Hardware project source files

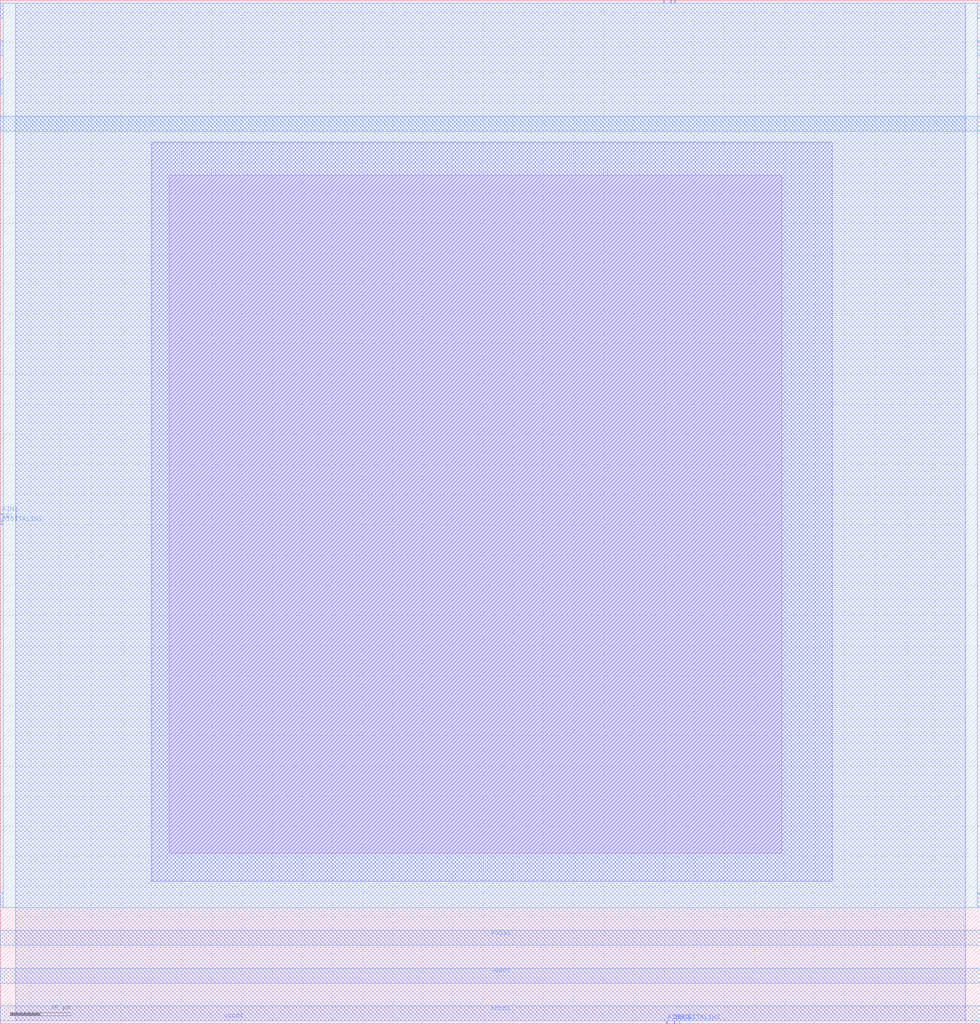
<source format=lef>
VERSION 5.7 ;
  NOWIREEXTENSIONATPIN ON ;
  DIVIDERCHAR "/" ;
  BUSBITCHARS "[]" ;
MACRO core_flat_v4
  CLASS BLOCK ;
  FOREIGN core_flat_v4 ;
  ORIGIN 400.160 350.900 ;
  SIZE 650.010 BY 679.000 ;
  PIN SEL1
    ANTENNAGATEAREA 0.600000 ;
    PORT
      LAYER met3 ;
        RECT -400.160 -17.780 -398.160 -17.180 ;
    END
  END SEL1
  PIN DIGITALIN1
    ANTENNAGATEAREA 0.600000 ;
    PORT
      LAYER met3 ;
        RECT -400.130 -19.850 -398.160 -19.250 ;
    END
  END DIGITALIN1
  PIN AIN1
    ANTENNADIFFAREA 23.199999 ;
    PORT
      LAYER met3 ;
        RECT -400.160 -13.070 -398.160 -12.470 ;
    END
  END AIN1
  PIN SEL3
    ANTENNAGATEAREA 0.600000 ;
    PORT
      LAYER met2 ;
        RECT 46.690 -350.900 46.990 -348.900 ;
    END
  END SEL3
  PIN DIGITALIN3
    ANTENNAGATEAREA 0.600000 ;
    PORT
      LAYER met2 ;
        RECT 50.250 -350.890 50.550 -348.900 ;
    END
  END DIGITALIN3
  PIN AIN3
    ANTENNADIFFAREA 23.199999 ;
    PORT
      LAYER met2 ;
        RECT 41.840 -350.900 42.140 -348.900 ;
    END
  END AIN3
  PIN SEL2
    ANTENNAGATEAREA 0.600000 ;
    PORT
      LAYER met2 ;
        RECT 44.330 326.100 44.630 328.100 ;
    END
  END SEL2
  PIN DIGITALIN2
    ANTENNAGATEAREA 0.600000 ;
    PORT
      LAYER met2 ;
        RECT 47.090 326.100 47.390 328.090 ;
    END
  END DIGITALIN2
  PIN AIN2
    ANTENNADIFFAREA 23.199999 ;
    PORT
      LAYER met2 ;
        RECT 39.740 326.100 40.040 328.100 ;
    END
  END AIN2
  PIN vssa1
    USE GROUND ;
    PORT
      LAYER met3 ;
        RECT -400.150 241.100 249.850 251.100 ;
        RECT -400.150 -273.900 -398.160 -263.900 ;
        RECT 247.850 -273.900 249.850 -263.900 ;
    END
  END vssa1
  PIN vdda1
    USE POWER ;
    PORT
      LAYER met3 ;
        RECT -400.150 266.100 -398.160 276.100 ;
        RECT 247.850 266.100 249.850 276.100 ;
        RECT -400.150 -298.900 249.850 -288.900 ;
    END
  END vdda1
  PIN vssd1
    USE GROUND ;
    PORT
      LAYER met3 ;
        RECT -400.150 291.100 -398.160 301.100 ;
        RECT 247.850 291.100 249.850 301.100 ;
        RECT -400.150 -323.900 249.850 -313.900 ;
    END
  END vssd1
  PIN vccd1
    USE POWER ;
    PORT
      LAYER met2 ;
        RECT -252.750 -348.940 -252.270 -348.900 ;
      LAYER met3 ;
        RECT -400.150 316.100 -398.160 326.100 ;
        RECT 247.850 316.100 249.850 326.100 ;
        RECT -400.150 -348.900 249.850 -338.900 ;
    END
  END vccd1
  OBS
      LAYER li1 ;
        RECT -288.090 -237.810 118.140 211.920 ;
      LAYER met1 ;
        RECT -299.830 -256.200 151.420 233.660 ;
      LAYER met2 ;
        RECT -390.150 -348.900 239.850 326.100 ;
      LAYER met3 ;
        RECT -398.160 -273.900 247.850 326.100 ;
  END
END core_flat_v4
END LIBRARY


</source>
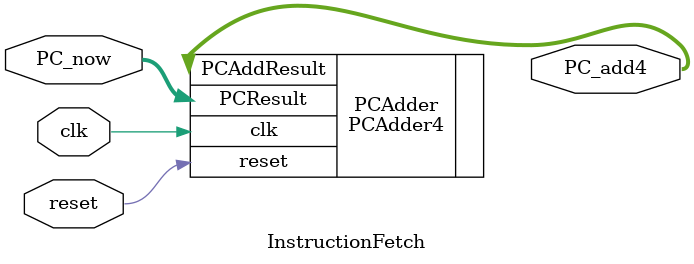
<source format=v>
module InstructionFetch(PC_now, PC_add4, clk, reset);
	
	// PCAdder4
	input [31:0] PC_now;
	input clk, reset;
	output [31:0] PC_add4;
	
	PCAdder4 PCAdder(.PCResult(PC_now), .PCAddResult(PC_add4), .clk(clk), .reset(reset));
endmodule

</source>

▸ **WHAT YOU ARE ASKED TO DO**: Full transcription without images: please go through the records and repeat them exactly.

▸ **RESULT FOR THIS TASK**:
<source format=lef>
VERSION 5.7 ;
  NOWIREEXTENSIONATPIN ON ;
  DIVIDERCHAR "/" ;
  BUSBITCHARS "[]" ;
MACRO core_flat_v4
  CLASS BLOCK ;
  FOREIGN core_flat_v4 ;
  ORIGIN 400.160 350.900 ;
  SIZE 650.010 BY 679.000 ;
  PIN SEL1
    ANTENNAGATEAREA 0.600000 ;
    PORT
      LAYER met3 ;
        RECT -400.160 -17.780 -398.160 -17.180 ;
    END
  END SEL1
  PIN DIGITALIN1
    ANTENNAGATEAREA 0.600000 ;
    PORT
      LAYER met3 ;
        RECT -400.130 -19.850 -398.160 -19.250 ;
    END
  END DIGITALIN1
  PIN AIN1
    ANTENNADIFFAREA 23.199999 ;
    PORT
      LAYER met3 ;
        RECT -400.160 -13.070 -398.160 -12.470 ;
    END
  END AIN1
  PIN SEL3
    ANTENNAGATEAREA 0.600000 ;
    PORT
      LAYER met2 ;
        RECT 46.690 -350.900 46.990 -348.900 ;
    END
  END SEL3
  PIN DIGITALIN3
    ANTENNAGATEAREA 0.600000 ;
    PORT
      LAYER met2 ;
        RECT 50.250 -350.890 50.550 -348.900 ;
    END
  END DIGITALIN3
  PIN AIN3
    ANTENNADIFFAREA 23.199999 ;
    PORT
      LAYER met2 ;
        RECT 41.840 -350.900 42.140 -348.900 ;
    END
  END AIN3
  PIN SEL2
    ANTENNAGATEAREA 0.600000 ;
    PORT
      LAYER met2 ;
        RECT 44.330 326.100 44.630 328.100 ;
    END
  END SEL2
  PIN DIGITALIN2
    ANTENNAGATEAREA 0.600000 ;
    PORT
      LAYER met2 ;
        RECT 47.090 326.100 47.390 328.090 ;
    END
  END DIGITALIN2
  PIN AIN2
    ANTENNADIFFAREA 23.199999 ;
    PORT
      LAYER met2 ;
        RECT 39.740 326.100 40.040 328.100 ;
    END
  END AIN2
  PIN vssa1
    USE GROUND ;
    PORT
      LAYER met3 ;
        RECT -400.150 241.100 249.850 251.100 ;
        RECT -400.150 -273.900 -398.160 -263.900 ;
        RECT 247.850 -273.900 249.850 -263.900 ;
    END
  END vssa1
  PIN vdda1
    USE POWER ;
    PORT
      LAYER met3 ;
        RECT -400.150 266.100 -398.160 276.100 ;
        RECT 247.850 266.100 249.850 276.100 ;
        RECT -400.150 -298.900 249.850 -288.900 ;
    END
  END vdda1
  PIN vssd1
    USE GROUND ;
    PORT
      LAYER met3 ;
        RECT -400.150 291.100 -398.160 301.100 ;
        RECT 247.850 291.100 249.850 301.100 ;
        RECT -400.150 -323.900 249.850 -313.900 ;
    END
  END vssd1
  PIN vccd1
    USE POWER ;
    PORT
      LAYER met2 ;
        RECT -252.750 -348.940 -252.270 -348.900 ;
      LAYER met3 ;
        RECT -400.150 316.100 -398.160 326.100 ;
        RECT 247.850 316.100 249.850 326.100 ;
        RECT -400.150 -348.900 249.850 -338.900 ;
    END
  END vccd1
  OBS
      LAYER li1 ;
        RECT -288.090 -237.810 118.140 211.920 ;
      LAYER met1 ;
        RECT -299.830 -256.200 151.420 233.660 ;
      LAYER met2 ;
        RECT -390.150 -348.900 239.850 326.100 ;
      LAYER met3 ;
        RECT -398.160 -273.900 247.850 326.100 ;
  END
END core_flat_v4
END LIBRARY


</source>
<source format=v>
module InstructionFetch(PC_now, PC_add4, clk, reset);
	
	// PCAdder4
	input [31:0] PC_now;
	input clk, reset;
	output [31:0] PC_add4;
	
	PCAdder4 PCAdder(.PCResult(PC_now), .PCAddResult(PC_add4), .clk(clk), .reset(reset));
endmodule

</source>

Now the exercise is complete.